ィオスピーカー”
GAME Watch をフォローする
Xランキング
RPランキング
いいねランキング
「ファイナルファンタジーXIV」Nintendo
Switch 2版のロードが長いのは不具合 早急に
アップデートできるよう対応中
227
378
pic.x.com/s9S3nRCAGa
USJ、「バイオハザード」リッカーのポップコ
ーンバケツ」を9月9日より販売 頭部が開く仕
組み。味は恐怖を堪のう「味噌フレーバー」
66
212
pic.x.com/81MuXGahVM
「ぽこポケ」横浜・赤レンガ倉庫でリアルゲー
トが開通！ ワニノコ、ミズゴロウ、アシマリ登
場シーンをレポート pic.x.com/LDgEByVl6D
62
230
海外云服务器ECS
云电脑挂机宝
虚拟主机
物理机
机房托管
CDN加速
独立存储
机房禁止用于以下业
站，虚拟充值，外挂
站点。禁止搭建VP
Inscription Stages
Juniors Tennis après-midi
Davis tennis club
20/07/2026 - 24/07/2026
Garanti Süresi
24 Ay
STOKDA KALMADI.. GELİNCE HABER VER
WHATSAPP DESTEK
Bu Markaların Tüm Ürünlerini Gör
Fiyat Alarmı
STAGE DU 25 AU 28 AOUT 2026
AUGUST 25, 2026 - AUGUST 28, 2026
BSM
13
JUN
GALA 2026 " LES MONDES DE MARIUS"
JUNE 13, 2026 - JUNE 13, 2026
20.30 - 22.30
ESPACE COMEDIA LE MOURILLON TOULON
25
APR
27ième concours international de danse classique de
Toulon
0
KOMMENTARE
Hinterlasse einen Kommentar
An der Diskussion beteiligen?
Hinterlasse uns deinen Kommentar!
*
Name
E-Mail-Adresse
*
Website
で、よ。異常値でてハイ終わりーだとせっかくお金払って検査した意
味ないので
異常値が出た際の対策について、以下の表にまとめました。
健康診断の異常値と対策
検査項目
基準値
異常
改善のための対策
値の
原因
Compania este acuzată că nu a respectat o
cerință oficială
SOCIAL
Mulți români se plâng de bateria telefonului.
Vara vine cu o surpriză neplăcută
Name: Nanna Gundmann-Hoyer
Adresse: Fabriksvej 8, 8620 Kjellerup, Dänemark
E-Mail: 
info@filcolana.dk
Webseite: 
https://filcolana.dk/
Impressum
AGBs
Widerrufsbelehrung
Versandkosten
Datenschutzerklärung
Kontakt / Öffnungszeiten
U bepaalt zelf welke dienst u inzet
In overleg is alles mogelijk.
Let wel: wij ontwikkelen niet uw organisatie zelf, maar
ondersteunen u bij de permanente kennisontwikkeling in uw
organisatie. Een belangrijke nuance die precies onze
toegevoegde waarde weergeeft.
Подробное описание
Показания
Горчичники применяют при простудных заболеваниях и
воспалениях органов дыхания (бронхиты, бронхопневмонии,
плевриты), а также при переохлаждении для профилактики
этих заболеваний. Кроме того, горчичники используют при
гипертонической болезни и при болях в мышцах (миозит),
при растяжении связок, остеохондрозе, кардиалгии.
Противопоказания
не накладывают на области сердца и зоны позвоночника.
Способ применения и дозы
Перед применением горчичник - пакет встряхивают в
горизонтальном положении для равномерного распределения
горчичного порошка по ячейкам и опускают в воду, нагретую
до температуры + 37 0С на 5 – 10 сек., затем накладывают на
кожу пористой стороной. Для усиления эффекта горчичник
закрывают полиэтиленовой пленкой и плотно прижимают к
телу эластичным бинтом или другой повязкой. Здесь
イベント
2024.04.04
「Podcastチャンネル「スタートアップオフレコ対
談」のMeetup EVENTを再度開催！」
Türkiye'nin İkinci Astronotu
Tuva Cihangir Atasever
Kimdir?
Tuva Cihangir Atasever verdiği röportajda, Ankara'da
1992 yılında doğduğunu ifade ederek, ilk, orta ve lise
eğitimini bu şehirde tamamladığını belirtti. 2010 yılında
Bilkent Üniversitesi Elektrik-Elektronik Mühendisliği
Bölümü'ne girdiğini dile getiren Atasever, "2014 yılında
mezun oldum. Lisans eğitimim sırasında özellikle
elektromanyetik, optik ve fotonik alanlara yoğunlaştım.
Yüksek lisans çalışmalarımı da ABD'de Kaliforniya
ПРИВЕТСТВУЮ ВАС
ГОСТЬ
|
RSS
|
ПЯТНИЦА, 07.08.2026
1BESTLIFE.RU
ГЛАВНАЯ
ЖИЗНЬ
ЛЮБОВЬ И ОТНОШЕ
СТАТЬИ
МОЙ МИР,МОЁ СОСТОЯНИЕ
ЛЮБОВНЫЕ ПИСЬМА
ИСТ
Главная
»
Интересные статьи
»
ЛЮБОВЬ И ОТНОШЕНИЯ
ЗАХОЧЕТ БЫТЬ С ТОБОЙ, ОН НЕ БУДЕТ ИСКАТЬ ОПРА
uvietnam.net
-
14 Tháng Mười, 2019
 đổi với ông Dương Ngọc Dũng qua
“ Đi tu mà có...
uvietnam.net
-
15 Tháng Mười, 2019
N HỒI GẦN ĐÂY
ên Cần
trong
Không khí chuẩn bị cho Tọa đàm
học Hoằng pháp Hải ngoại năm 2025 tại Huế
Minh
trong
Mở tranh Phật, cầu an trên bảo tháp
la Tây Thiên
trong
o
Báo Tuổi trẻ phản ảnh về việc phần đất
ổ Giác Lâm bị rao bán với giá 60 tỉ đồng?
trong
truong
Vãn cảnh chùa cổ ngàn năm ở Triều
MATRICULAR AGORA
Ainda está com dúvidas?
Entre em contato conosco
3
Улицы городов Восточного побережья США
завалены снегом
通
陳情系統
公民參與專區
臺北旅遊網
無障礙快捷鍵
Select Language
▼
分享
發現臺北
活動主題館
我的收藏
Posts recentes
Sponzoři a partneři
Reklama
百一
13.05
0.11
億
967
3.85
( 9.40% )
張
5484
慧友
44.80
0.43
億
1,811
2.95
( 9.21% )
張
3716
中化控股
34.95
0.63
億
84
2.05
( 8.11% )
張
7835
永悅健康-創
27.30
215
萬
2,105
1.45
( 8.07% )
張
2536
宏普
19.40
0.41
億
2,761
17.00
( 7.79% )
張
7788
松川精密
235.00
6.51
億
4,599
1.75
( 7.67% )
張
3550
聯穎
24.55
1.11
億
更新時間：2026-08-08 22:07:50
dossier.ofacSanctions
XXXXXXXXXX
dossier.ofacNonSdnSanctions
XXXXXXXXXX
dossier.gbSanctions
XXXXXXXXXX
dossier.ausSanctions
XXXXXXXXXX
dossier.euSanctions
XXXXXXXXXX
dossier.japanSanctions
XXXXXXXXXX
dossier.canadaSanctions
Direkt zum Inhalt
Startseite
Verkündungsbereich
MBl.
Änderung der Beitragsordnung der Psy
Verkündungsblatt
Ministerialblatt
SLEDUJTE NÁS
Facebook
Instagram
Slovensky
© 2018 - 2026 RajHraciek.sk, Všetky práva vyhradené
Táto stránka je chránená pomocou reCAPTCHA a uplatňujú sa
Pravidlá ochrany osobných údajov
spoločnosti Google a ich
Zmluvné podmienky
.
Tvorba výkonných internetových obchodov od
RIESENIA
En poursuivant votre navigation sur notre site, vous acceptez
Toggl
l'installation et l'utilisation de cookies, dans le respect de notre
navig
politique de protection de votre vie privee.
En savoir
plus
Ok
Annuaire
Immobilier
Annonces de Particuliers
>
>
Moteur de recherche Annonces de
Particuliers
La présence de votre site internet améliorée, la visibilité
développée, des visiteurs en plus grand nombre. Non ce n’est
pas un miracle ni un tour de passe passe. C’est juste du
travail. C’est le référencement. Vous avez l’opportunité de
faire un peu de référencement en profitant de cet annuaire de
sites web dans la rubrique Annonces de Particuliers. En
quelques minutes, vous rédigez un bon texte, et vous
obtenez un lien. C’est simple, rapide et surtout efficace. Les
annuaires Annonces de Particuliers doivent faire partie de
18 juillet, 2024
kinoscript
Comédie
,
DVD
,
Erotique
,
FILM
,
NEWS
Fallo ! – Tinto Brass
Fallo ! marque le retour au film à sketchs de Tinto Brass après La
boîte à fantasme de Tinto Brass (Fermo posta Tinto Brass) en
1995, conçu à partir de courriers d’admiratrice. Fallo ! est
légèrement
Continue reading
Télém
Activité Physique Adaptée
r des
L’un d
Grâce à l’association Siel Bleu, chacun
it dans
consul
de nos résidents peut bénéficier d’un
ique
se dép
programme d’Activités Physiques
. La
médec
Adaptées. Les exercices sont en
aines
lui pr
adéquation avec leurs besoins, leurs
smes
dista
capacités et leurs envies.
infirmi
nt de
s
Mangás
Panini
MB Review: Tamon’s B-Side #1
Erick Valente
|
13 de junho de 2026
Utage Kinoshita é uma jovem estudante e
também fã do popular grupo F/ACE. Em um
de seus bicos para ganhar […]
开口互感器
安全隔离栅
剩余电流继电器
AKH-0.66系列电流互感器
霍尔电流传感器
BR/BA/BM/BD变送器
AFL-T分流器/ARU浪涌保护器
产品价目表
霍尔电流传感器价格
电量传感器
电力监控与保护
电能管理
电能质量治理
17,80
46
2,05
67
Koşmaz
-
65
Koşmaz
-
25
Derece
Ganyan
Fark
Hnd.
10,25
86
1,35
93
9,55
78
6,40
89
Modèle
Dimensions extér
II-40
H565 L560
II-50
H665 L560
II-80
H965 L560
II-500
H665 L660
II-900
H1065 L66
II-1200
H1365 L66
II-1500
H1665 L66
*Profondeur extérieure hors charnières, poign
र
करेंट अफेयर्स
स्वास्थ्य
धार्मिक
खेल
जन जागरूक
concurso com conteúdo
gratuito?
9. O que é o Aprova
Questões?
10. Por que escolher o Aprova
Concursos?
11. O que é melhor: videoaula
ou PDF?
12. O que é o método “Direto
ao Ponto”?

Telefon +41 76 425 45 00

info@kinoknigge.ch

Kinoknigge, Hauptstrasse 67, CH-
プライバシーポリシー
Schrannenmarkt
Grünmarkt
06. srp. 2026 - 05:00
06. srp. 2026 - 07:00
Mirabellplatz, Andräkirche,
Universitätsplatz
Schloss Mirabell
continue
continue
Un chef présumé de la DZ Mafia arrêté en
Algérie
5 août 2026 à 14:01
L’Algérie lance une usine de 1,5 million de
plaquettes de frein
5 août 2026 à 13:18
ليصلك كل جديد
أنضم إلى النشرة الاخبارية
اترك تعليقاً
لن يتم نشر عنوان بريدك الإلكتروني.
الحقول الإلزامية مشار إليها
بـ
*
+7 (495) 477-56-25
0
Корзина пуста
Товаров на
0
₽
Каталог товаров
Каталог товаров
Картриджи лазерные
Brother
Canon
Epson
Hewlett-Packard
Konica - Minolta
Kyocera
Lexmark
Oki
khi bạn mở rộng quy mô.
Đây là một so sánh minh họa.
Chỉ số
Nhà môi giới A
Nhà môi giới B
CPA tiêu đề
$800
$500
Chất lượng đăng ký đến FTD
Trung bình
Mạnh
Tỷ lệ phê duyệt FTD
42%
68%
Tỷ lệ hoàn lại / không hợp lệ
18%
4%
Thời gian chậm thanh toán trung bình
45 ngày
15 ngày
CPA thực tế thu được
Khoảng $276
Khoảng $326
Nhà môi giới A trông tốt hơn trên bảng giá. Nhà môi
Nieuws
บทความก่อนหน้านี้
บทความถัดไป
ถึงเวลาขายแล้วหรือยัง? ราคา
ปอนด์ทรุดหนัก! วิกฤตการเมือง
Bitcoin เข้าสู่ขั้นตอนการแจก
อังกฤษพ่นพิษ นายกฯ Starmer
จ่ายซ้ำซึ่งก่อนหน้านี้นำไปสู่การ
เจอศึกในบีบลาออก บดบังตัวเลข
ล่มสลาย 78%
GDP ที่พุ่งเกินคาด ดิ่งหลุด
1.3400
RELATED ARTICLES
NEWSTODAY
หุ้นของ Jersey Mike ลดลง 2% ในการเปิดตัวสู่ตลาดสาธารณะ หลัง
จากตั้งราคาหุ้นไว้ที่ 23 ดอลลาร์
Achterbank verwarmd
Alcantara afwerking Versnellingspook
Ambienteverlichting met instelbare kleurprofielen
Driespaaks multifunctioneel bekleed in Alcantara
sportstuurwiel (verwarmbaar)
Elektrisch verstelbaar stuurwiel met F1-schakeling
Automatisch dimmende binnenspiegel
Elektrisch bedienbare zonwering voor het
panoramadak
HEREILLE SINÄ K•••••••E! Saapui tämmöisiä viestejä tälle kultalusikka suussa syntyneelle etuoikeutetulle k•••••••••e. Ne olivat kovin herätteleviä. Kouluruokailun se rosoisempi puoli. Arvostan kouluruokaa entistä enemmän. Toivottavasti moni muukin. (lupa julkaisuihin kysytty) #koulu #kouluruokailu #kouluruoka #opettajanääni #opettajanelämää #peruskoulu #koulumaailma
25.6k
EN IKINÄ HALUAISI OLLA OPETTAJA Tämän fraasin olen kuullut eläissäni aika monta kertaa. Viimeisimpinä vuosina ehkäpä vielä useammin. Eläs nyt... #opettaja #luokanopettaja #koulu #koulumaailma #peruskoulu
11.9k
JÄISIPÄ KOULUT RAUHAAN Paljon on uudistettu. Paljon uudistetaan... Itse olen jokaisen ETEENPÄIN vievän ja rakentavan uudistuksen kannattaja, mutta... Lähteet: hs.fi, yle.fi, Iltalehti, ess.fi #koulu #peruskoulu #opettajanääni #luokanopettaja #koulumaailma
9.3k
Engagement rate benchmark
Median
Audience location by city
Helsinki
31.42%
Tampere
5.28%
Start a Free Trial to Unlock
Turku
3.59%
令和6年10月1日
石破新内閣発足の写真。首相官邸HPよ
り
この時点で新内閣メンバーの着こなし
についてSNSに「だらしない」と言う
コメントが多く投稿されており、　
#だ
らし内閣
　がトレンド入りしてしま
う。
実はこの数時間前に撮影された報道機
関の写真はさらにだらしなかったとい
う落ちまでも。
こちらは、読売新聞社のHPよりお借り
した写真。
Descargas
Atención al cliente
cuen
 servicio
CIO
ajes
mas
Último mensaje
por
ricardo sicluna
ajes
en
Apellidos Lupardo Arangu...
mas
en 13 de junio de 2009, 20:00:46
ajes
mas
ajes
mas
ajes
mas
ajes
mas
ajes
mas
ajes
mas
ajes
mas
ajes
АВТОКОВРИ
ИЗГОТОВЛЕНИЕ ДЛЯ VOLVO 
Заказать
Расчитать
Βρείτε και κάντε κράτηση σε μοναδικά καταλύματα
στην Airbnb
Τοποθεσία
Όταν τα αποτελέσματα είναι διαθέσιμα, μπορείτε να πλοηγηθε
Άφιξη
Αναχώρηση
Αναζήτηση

- [PROBLEM TO WORK ON]:
Copy every line of the listing that includes the string "info".

- [THE COMPLETED TASK]:
info@filcolana.dk
info@kinoknigge.ch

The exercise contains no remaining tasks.